Biro Pusat Statistik (BPS), Bappenas dan UNDP telah mempublikasi Indeks Pembangunan Manusia (IPM), Indeks Kemiskinan Manusia (IKM), Indeks Pembangunan Jender (IPJ) dan Ukuran Pemberdayaan Jender (UPJ) pada tingkat propinsi dan kabupaten/kota. Dalam tahun 1999 IPM Sumatra Utara ialah 66,6, IKM 24,5, IPJ 61,2 dan UPJ 47,3. Indeks-indeks ini belumlah bagus. Misalnya, IKM sebesar 24,5 menunjukkan bahwa 24,5% penduduk Sumut adalah miskin. Daerah Istimewa Yogyakarta, sebuah propinsi yang miskin sumber daya alam, IKM-nya ialah 18,5, jadi lebih baik daripada Sumut. Jika dibandingkan dengan Asean indeks Sumut tersebut juga tidak bagus. Misalnya, IKM Filipina adalah 16,3 dan Thailand 18,7.

Indeks UNDP mencakup juga pro-anak, pro-pendidikan dan pro-kesehatan. Juga merupakan alat untuk mencapai UN Millennium goals. Sebab sasaran UN Millennium tersebut tercakup dalam rumus-rumus yang digunakan untuk menghitung indeks UNDP.

Dengan menggunakan empat kriteria yang dapat diukur secara kuantitatif LTEMP mengintegrasikan ekonomi, sosial-budaya dan lingkungan hidup seperti diamanatkan oleh KTT Pembangunan Berkelanjutan Johannesburg (World Summit on Sustainable Development).  Dengan demikian perkembangan pembangunan berkelanjutan dapat dipantau. Perkembangan ini menjadi ukuran tingkat keberhasilan seorang kepala daerah dalam melakukan pembangunan berkelanjutan daerahnya.   


Saran:

  1. Tujuan LTEMP ialah untuk meningkatkan keempat kriteria PB yang mempunyai makna meningkatkan kesejahteraan rakyat.
  2. Perkembangan keempat kriteria PB merupakan indikator tingkat keberhasilan seorang kepala daerah dalam melaksanakan pembangunan berkelanjutan daerahnya dan dengan demikian kriteria untuk pemilihan kembali kepala daerah.



Catatan. Keterangan lebih lanjut tercantum dalam buku di bawah yang dapat didapatkan dari Kantor Sekretaris Daerah  Propinsi Daerah Istimewa Yogyakarta, Kepatihan, Yogyakarta (versi bahasa Indonesia dan versi bahasa Inggris).

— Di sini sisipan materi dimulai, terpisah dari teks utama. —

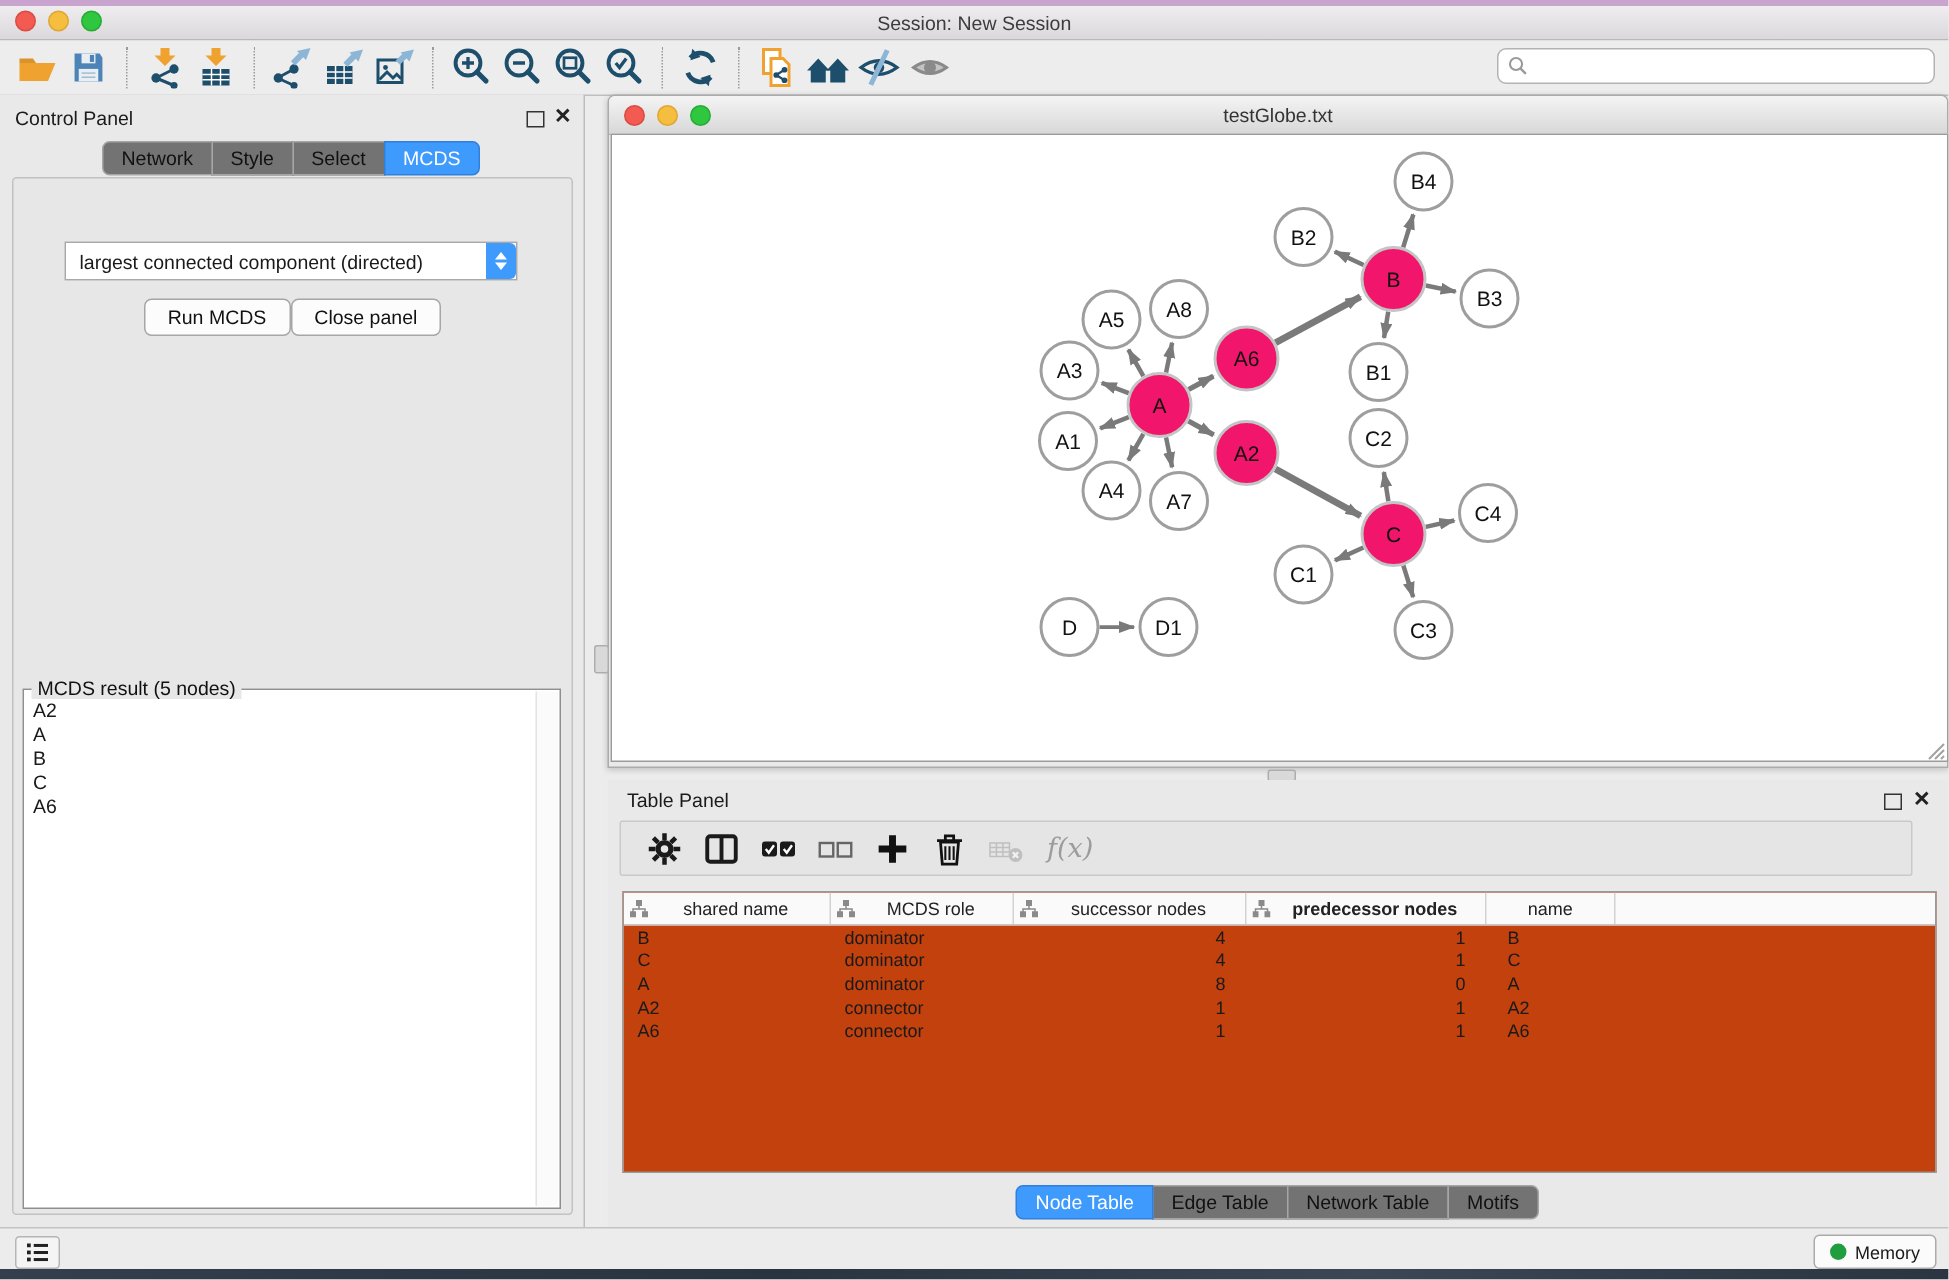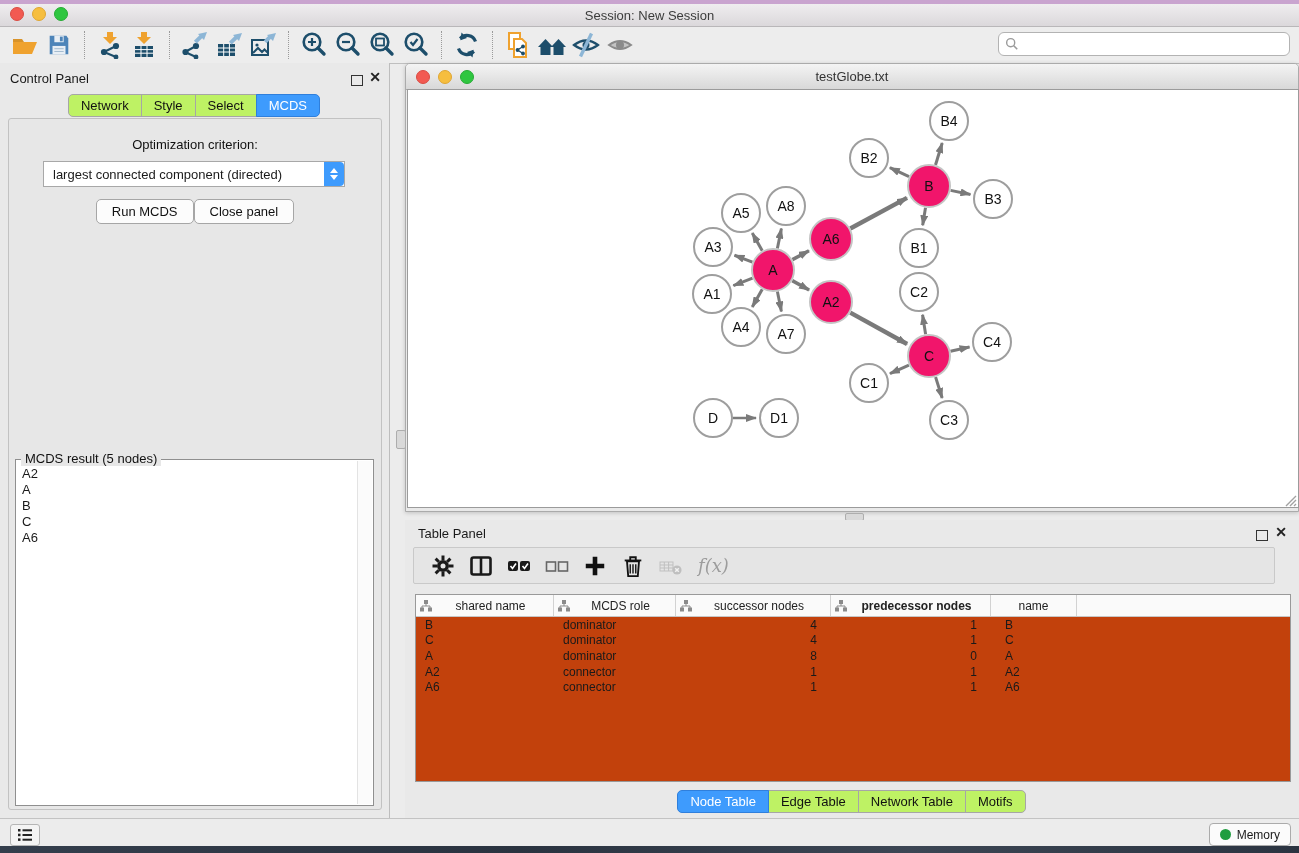--- a/index.html
+++ b/index.html
@@ -39,7 +39,7 @@
   #cp-close{position:absolute;right:8px;top:7px}
   .segbar{display:flex}
   #cp-tabs{position:absolute;left:0;right:0;top:31px;display:flex;justify-content:center}
-  .seg{border:1px solid #A6A6A6;background:#bef264;color:#111;font-size:13px;
+  .seg{border:1px solid #A6A6A6;background:#737373;color:#111;font-size:13px;
        padding:3px 12px;margin-left:-1px;cursor:pointer;position:relative}
   .seg:first-child{border-radius:5px 0 0 5px}
   .seg:last-child{border-radius:0 5px 5px 0}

Otto Soemarwoto, 2003, penyunting. Agenda 21 Pembangunan Pariwisata Berkelanjutan Daerah Istimewa Yogyakarta. Kantor Sekretaris Daerah Propinsi Daerah Istimewa Yogyakarta, Kepatihan, Yogyakarta.

Catatan kecil ialah saran  untuk menggunakan istilah Indonesia Rencana Pengelolaan Lingkungan Hidup Danau Toba.